Work instructions |
Return every line below exactly as written.

(Beginning of Source material)

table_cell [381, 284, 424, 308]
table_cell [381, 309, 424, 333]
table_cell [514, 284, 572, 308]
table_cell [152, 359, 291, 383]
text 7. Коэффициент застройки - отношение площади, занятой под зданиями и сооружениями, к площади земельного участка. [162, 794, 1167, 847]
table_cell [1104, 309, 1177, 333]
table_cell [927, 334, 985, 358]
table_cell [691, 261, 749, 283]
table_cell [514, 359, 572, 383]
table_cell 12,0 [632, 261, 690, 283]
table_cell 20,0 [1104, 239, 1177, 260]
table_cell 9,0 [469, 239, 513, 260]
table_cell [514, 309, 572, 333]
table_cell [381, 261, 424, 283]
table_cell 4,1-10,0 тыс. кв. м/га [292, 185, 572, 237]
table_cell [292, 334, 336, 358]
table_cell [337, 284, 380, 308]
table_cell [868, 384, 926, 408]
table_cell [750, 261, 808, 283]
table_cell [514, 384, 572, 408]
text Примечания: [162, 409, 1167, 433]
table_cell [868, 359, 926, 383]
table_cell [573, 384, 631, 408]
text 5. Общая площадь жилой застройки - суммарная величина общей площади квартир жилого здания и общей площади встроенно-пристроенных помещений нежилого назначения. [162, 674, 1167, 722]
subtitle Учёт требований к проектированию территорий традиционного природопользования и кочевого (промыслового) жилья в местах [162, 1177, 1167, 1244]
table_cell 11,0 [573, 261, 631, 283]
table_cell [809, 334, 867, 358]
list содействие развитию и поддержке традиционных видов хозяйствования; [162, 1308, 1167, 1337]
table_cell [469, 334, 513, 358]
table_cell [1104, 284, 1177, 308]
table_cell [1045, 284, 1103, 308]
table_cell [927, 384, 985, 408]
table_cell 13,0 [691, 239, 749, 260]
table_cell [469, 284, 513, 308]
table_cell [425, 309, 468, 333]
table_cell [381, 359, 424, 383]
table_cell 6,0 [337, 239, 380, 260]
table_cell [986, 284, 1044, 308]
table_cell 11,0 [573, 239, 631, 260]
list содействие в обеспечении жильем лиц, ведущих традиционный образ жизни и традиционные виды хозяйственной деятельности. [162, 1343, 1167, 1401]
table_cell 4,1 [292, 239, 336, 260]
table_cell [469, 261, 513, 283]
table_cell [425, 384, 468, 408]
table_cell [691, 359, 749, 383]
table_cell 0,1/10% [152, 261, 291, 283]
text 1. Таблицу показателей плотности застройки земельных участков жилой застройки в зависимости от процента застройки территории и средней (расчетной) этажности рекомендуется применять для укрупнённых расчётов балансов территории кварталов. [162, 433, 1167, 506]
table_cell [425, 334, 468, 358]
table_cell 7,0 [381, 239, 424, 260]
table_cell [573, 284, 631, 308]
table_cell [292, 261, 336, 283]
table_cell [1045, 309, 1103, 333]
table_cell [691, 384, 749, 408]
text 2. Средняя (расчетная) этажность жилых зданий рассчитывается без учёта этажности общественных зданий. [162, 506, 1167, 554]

(End of Source material)

Answer box |
table_cell [381, 284, 424, 308]
table_cell [381, 309, 424, 333]
table_cell [514, 284, 572, 308]
table_cell [152, 359, 291, 383]
text 7. Коэффициент застройки - отношение площади, занятой под зданиями и сооружениями, к площади земельного участка. [162, 794, 1167, 847]
table_cell [1104, 309, 1177, 333]
table_cell [927, 334, 985, 358]
table_cell [691, 261, 749, 283]
table_cell [514, 359, 572, 383]
table_cell 12,0 [632, 261, 690, 283]
table_cell 20,0 [1104, 239, 1177, 260]
table_cell 9,0 [469, 239, 513, 260]
table_cell [514, 309, 572, 333]
table_cell [381, 261, 424, 283]
table_cell 4,1-10,0 тыс. кв. м/га [292, 185, 572, 237]
table_cell [292, 334, 336, 358]
table_cell [337, 284, 380, 308]
table_cell [868, 384, 926, 408]
table_cell [750, 261, 808, 283]
table_cell [514, 384, 572, 408]
text Примечания: [162, 409, 1167, 433]
table_cell [868, 359, 926, 383]
table_cell [573, 384, 631, 408]
text 5. Общая площадь жилой застройки - суммарная величина общей площади квартир жилого здания и общей площади встроенно-пристроенных помещений нежилого назначения. [162, 674, 1167, 722]
subtitle Учёт требований к проектированию территорий традиционного природопользования и кочевого (промыслового) жилья в местах [162, 1177, 1167, 1244]
table_cell 11,0 [573, 261, 631, 283]
table_cell [809, 334, 867, 358]
list содействие развитию и поддержке традиционных видов хозяйствования; [162, 1308, 1167, 1337]
table_cell [469, 334, 513, 358]
table_cell [1104, 284, 1177, 308]
table_cell [1045, 284, 1103, 308]
table_cell [927, 384, 985, 408]
table_cell 13,0 [691, 239, 749, 260]
table_cell [469, 284, 513, 308]
table_cell [425, 309, 468, 333]
table_cell [381, 359, 424, 383]
table_cell 6,0 [337, 239, 380, 260]
table_cell [986, 284, 1044, 308]
table_cell 11,0 [573, 239, 631, 260]
list содействие в обеспечении жильем лиц, ведущих традиционный образ жизни и традиционные виды хозяйственной деятельности. [162, 1343, 1167, 1401]
table_cell 4,1 [292, 239, 336, 260]
table_cell [469, 261, 513, 283]
table_cell [425, 384, 468, 408]
table_cell [691, 359, 749, 383]
table_cell 0,1/10% [152, 261, 291, 283]
text 1. Таблицу показателей плотности застройки земельных участков жилой застройки в зависимости от процента застройки территории и средней (расчетной) этажности рекомендуется применять для укрупнённых расчётов балансов территории кварталов. [162, 433, 1167, 506]
table_cell [425, 334, 468, 358]
table_cell 7,0 [381, 239, 424, 260]
table_cell [573, 284, 631, 308]
table_cell [292, 261, 336, 283]
table_cell [1045, 309, 1103, 333]
table_cell [691, 384, 749, 408]
text 2. Средняя (расчетная) этажность жилых зданий рассчитывается без учёта этажности общественных зданий. [162, 506, 1167, 554]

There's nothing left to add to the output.